Da aus dem Bankrott von Percy Driscoll noch Forderungen offen sind, »[–] forderten [die Gläubiger] mit Recht ›Tom‹ als ihr gesetzliches Eigentum, das ihnen seit acht Jahren vorenthalten würde [–] Alle waren der Meinung, daß, wenn ›Tom‹ ein freier Weißer gewesen wäre, es ohne Zweifel gerecht sein würde, die Strafe über ihn zu verhängen – kein Mensch hätte einen Verlust dadurch gehabt.

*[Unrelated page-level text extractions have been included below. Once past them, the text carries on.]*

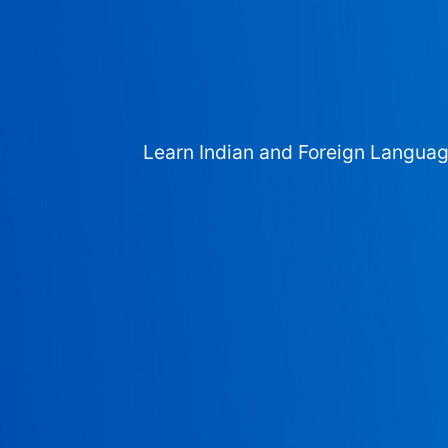
Learn Indian and Foreign Langua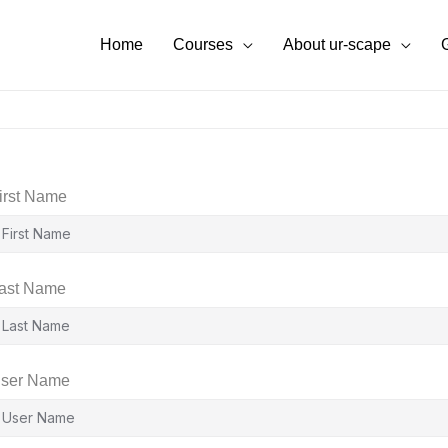
Home
Courses
About ur-scape
irst Name
ast Name
ser Name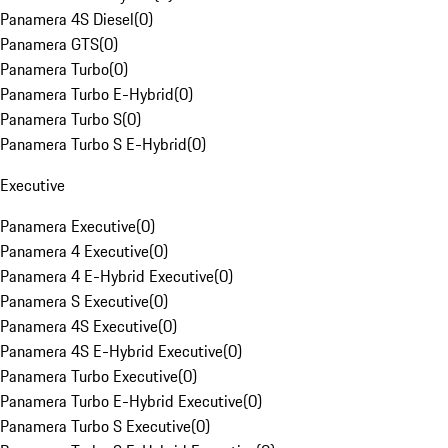
Panamera 4S Diesel
(
0
)
Panamera GTS
(
0
)
Panamera Turbo
(
0
)
Panamera Turbo E-Hybrid
(
0
)
Panamera Turbo S
(
0
)
Panamera Turbo S E-Hybrid
(
0
)
Executive
Panamera Executive
(
0
)
Panamera 4 Executive
(
0
)
Panamera 4 E-Hybrid Executive
(
0
)
Panamera S Executive
(
0
)
Panamera 4S Executive
(
0
)
Panamera 4S E-Hybrid Executive
(
0
)
Panamera Turbo Executive
(
0
)
Panamera Turbo E-Hybrid Executive
(
0
)
Panamera Turbo S Executive
(
0
)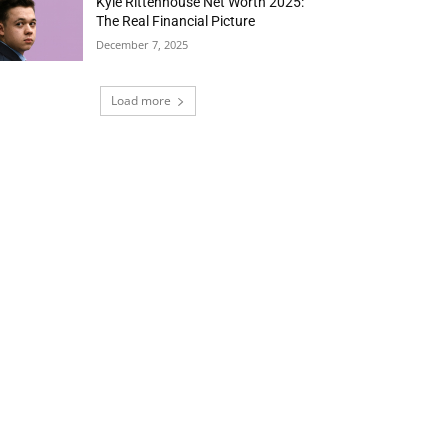
Kyle Rittenhouse Net Worth 2025:
The Real Financial Picture
December 7, 2025
Load more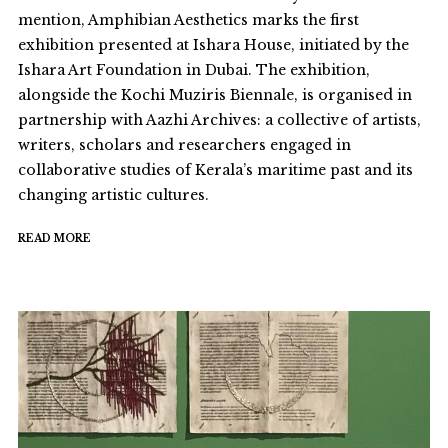
mention, Amphibian Aesthetics marks the first
exhibition presented at Ishara House, initiated by the
Ishara Art Foundation in Dubai. The exhibition,
alongside the Kochi Muziris Biennale, is organised in
partnership with Aazhi Archives: a collective of artists,
writers, scholars and researchers engaged in
collaborative studies of Kerala’s maritime past and its
changing artistic cultures.
READ MORE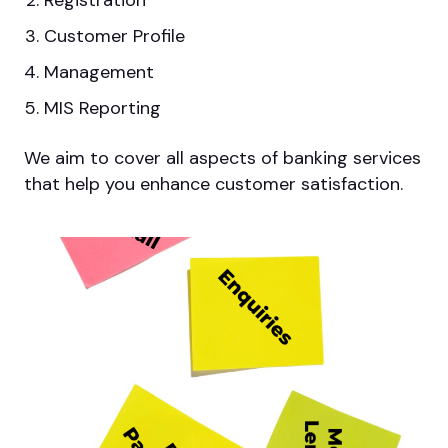
Registration
Customer Profile
Management
MIS Reporting
We aim to cover all aspects of banking services
that help you enhance customer satisfaction.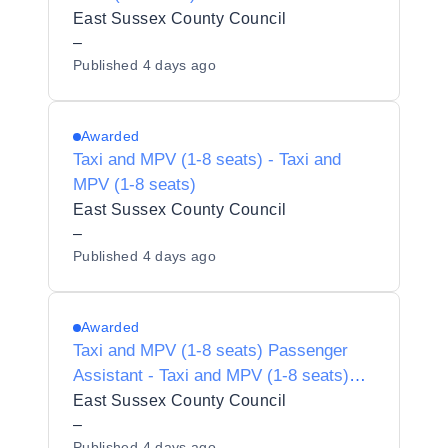
East Sussex County Council
–
Published
4 days ago
Awarded
Taxi and MPV (1-8 seats) - Taxi and
MPV (1-8 seats)
East Sussex County Council
–
Published
4 days ago
Awarded
Taxi and MPV (1-8 seats) Passenger
Assistant - Taxi and MPV (1-8 seats)
Passenger Assistant
East Sussex County Council
–
Published
4 days ago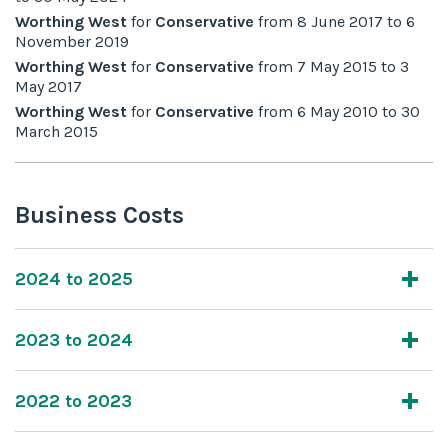
Worthing West
for
Conservative
from
8 June 2017
to
6
November 2019
Worthing West
for
Conservative
from
7 May 2015
to
3
May 2017
Worthing West
for
Conservative
from
6 May 2010
to
30
March 2015
Business Costs
2024 to 2025
2023 to 2024
2022 to 2023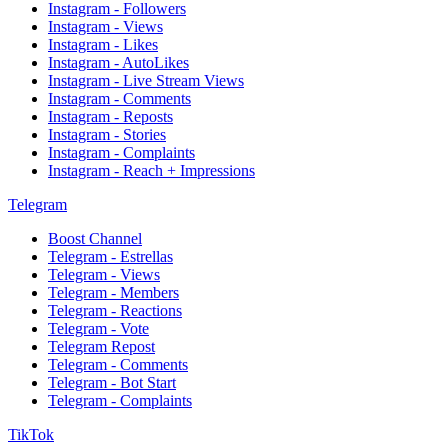
Instagram - Followers
Instagram - Views
Instagram - Likes
Instagram - AutoLikes
Instagram - Live Stream Views
Instagram - Comments
Instagram - Reposts
Instagram - Stories
Instagram - Complaints
Instagram - Reach + Impressions
Telegram
Boost Channel
Telegram - Estrellas
Telegram - Views
Telegram - Members
Telegram - Reactions
Telegram - Vote
Telegram Repost
Telegram - Comments
Telegram - Bot Start
Telegram - Complaints
TikTok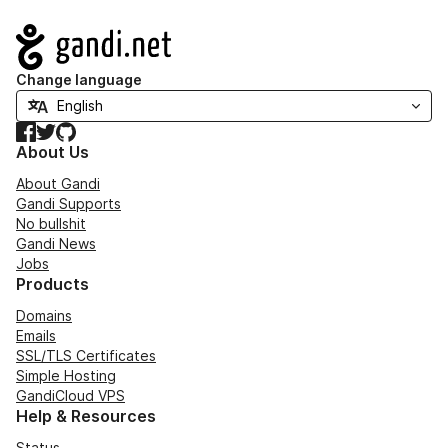
Navigation
Change language
Facebook
Twitter
GitHub
About Us
About Gandi
Gandi Supports
No bullshit
Gandi News
Jobs
Products
Domains
Emails
SSL/TLS Certificates
Simple Hosting
GandiCloud VPS
Help & Resources
Status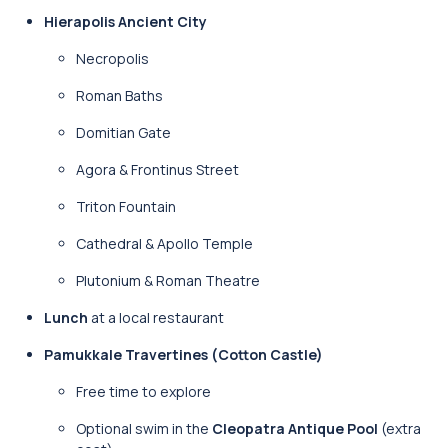
Hierapolis Ancient City
Necropolis
Roman Baths
Domitian Gate
Agora & Frontinus Street
Triton Fountain
Cathedral & Apollo Temple
Plutonium & Roman Theatre
Lunch
at a local restaurant
Pamukkale Travertines (Cotton Castle)
Free time to explore
Optional swim in the
Cleopatra Antique Pool
(extra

Aber einen wertvollen Sklaven auf Lebenszeit einzusperren – das war ganz etwas Anderes.

Als der Gouverneur die Sachlage begriffen hatte, begnadigte er ›Tom‹ auf der Stelle, und die Gläubiger verkauften ihn nach dem Süden, ›flußabwärts.‹«

 

Mark Twains Roman, der bei seinem Erscheinen nicht sonderlich erfolgreich war, behandelt vor dem Hintergrund einer Verwechslungsgeschichte und einem Kriminalfall, daß zum einen für einen Menschen seine Sozialisation weitaus prägender ist als alles andere, daß Sklaven nicht deshalb Sklaven sind, weil sie von simplem Geist sind und ihnen die Unterwürfigkeit im Blut liegt, daß das eigentliche »Sklavenkind« nur deshalb zum Mörder an seinem Onkel werden konnte, weil er von seinem desinteressierten vermeintlichen Vater und später von einem allzu gutmütigen Onkel und zwei Tanten verhätschelt und ihm nie Grenzen gesetzt wurden.

Weitaus nachdenklicher hinterläßt den Leser die Tatsache, mit welcher Selbstverständlichkeit selbst Menschen noch als »Neger« angesehen wurden, deren ihre afrikanischen Vorfahren nicht mehr anzusehen waren, so wenig, daß die beiden blonden und blauäuigen kleinen Jungen problemlos miteinander ausgetauscht werden konnten. (Blond und blauäuig steht hier symbolischen für den – äußerlichen – Gegenentsatz zum Schwarzafrikaner.)

Das Wissen, daß den weißen Europäer vom schwarzen Afrikaner genetisch nur minimale Unterschiede trennt, die im Grunde vernachlässigbar sind, war ja zu Twains Zeiten noch völlig unbekannt. Das Angehen beziehungsweise das Anschreiben gegen Rassismus war stets ein Anliegen Mark Twains.

 

Alle Zitate sind der vollständigen Online-Ausgabe bei Projekt-Gutenberg-DE entnommen.